This past Wednesday (March 21st) I had the privilege of presenting Chris and I’s research into how reactor influent composition (within HDBRs (but the concept is extensible to other reactor systems)) affects microbial community composition which, in turn, drives nutrient removal kinetics. I’m pleased with the positive feedback we have received and I’m very excited to say that we have two manuscripts in preparation from this dataset…

I’ll leave you guys with that teaser. :-P

Until we have the publications in the bag, I’ll leave you with the presentation document from the conference HERE.

If anyone has questions or are interested in discussing our results, please reach out to either Chris or I.
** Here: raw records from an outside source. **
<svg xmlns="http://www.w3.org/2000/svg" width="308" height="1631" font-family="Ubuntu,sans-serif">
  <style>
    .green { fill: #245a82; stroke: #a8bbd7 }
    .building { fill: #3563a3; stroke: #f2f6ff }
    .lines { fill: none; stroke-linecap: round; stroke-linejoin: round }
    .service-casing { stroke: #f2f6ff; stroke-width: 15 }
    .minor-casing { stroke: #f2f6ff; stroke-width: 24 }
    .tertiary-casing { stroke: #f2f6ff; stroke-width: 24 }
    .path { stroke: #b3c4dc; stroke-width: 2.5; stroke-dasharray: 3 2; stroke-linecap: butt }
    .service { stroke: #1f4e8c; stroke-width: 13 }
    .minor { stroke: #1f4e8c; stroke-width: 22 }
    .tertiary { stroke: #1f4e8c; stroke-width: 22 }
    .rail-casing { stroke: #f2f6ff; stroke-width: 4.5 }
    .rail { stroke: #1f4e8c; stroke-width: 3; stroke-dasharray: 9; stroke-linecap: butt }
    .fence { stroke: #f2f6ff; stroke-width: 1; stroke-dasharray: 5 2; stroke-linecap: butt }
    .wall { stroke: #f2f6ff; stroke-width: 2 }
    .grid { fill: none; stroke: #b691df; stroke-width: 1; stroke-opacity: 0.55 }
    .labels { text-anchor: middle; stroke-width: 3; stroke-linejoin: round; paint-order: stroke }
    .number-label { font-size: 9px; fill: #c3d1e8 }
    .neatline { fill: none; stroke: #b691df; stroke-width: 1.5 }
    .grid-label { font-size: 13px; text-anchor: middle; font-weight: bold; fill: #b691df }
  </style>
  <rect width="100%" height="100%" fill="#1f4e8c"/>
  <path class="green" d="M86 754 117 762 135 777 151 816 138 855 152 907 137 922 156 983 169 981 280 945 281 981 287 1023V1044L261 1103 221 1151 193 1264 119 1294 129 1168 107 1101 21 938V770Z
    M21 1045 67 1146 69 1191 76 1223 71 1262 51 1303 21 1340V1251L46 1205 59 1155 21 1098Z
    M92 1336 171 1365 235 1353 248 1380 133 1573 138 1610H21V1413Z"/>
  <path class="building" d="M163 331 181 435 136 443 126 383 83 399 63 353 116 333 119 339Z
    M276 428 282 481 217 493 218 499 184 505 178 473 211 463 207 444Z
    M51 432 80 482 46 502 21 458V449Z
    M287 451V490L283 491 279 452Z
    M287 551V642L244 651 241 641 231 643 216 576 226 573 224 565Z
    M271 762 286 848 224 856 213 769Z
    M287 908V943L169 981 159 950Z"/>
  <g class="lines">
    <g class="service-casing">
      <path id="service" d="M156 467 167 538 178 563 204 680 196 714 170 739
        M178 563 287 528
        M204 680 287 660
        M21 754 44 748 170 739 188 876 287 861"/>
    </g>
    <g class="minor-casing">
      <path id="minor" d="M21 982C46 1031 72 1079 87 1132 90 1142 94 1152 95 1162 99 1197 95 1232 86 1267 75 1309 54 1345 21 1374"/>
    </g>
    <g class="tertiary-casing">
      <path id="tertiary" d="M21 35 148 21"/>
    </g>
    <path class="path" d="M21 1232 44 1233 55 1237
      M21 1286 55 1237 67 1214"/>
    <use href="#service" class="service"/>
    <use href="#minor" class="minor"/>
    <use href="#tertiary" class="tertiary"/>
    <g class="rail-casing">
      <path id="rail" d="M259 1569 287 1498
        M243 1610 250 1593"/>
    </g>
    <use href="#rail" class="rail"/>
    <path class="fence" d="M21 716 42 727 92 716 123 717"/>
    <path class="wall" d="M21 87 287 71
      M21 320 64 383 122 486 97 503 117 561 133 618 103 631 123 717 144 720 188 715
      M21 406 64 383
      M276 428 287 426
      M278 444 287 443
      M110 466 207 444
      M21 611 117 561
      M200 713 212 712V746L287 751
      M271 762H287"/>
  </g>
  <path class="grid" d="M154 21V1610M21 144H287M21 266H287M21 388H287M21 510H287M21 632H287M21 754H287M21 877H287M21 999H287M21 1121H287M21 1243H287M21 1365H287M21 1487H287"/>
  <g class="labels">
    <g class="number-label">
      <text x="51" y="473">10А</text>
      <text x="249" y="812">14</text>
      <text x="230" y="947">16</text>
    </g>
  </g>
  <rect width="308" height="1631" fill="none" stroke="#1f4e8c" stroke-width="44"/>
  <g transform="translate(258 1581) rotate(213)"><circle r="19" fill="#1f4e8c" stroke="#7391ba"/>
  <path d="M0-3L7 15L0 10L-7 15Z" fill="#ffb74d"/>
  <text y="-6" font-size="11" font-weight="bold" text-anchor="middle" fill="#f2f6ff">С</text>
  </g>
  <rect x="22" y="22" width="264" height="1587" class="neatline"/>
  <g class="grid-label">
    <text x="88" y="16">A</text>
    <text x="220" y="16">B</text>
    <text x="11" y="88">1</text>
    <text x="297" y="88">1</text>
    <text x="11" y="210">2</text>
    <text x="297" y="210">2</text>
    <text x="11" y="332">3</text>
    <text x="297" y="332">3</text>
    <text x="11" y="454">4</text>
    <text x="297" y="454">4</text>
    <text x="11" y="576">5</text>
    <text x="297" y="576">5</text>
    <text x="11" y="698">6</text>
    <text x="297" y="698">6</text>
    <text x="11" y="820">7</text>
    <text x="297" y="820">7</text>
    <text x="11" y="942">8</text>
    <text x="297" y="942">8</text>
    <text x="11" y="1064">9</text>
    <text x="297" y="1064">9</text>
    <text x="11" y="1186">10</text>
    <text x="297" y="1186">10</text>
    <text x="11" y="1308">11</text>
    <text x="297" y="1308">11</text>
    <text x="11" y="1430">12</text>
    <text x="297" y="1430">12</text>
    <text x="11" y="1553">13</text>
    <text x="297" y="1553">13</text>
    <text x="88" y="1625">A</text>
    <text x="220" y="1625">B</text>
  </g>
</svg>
Our title and abstract can be found below….

Title:
Examining nutrient uptake and transformation within photosynthetic microbial communities using a high density bioreactor

Jacob R. Price and Christopher M. Sales

Abstract:
Anthropogenic nutrient sources such as wastewater treatment and untreated agricultural animal waste contribute to a large number of environmental and ecological disturbances, such as eutrophication. Applying engineered resource recovery systems, using photosynthetic microbial communities, provides a way to intercept high nutrient fluxes before their deleterious effects are realized, while also creating valuable byproducts (i.e., clean water and nutrient rich biomass). In this presentation we will describe the use of a unique reactor architecture, called a high density bioreactor (HDBR), which is capable of continuous production of bacterial-algal biomass grown on wastewater, to study the uptake and transformation of organic carbon, nitrogen, and phosphorous within an algae- and cyanobacteria-dominated photosynthetic microbial community, as well as how changes in influent composition affects microbial community composition and its impact on reactor kinetics. At the lab scale, the HDBR has been demonstrated to remove a significant proportion of nutrients while simultaneously cultivating high density biomass for use as feedstock for the potential production of biofuels or fertilizer. Reactors were sampled daily for kinetic performance and microbial community samples were subjected to amplicon sequencing, targeting 16S rDNA, for each experimental condition. We will present preliminary results demonstrating how analyzing this data using numerical ecology techniques including hierarchical clustering and ordination can be applied to explore both kinetic and molecular ecology datasets simultaneously and to garner useful information to better model, engineer, and operate these systems.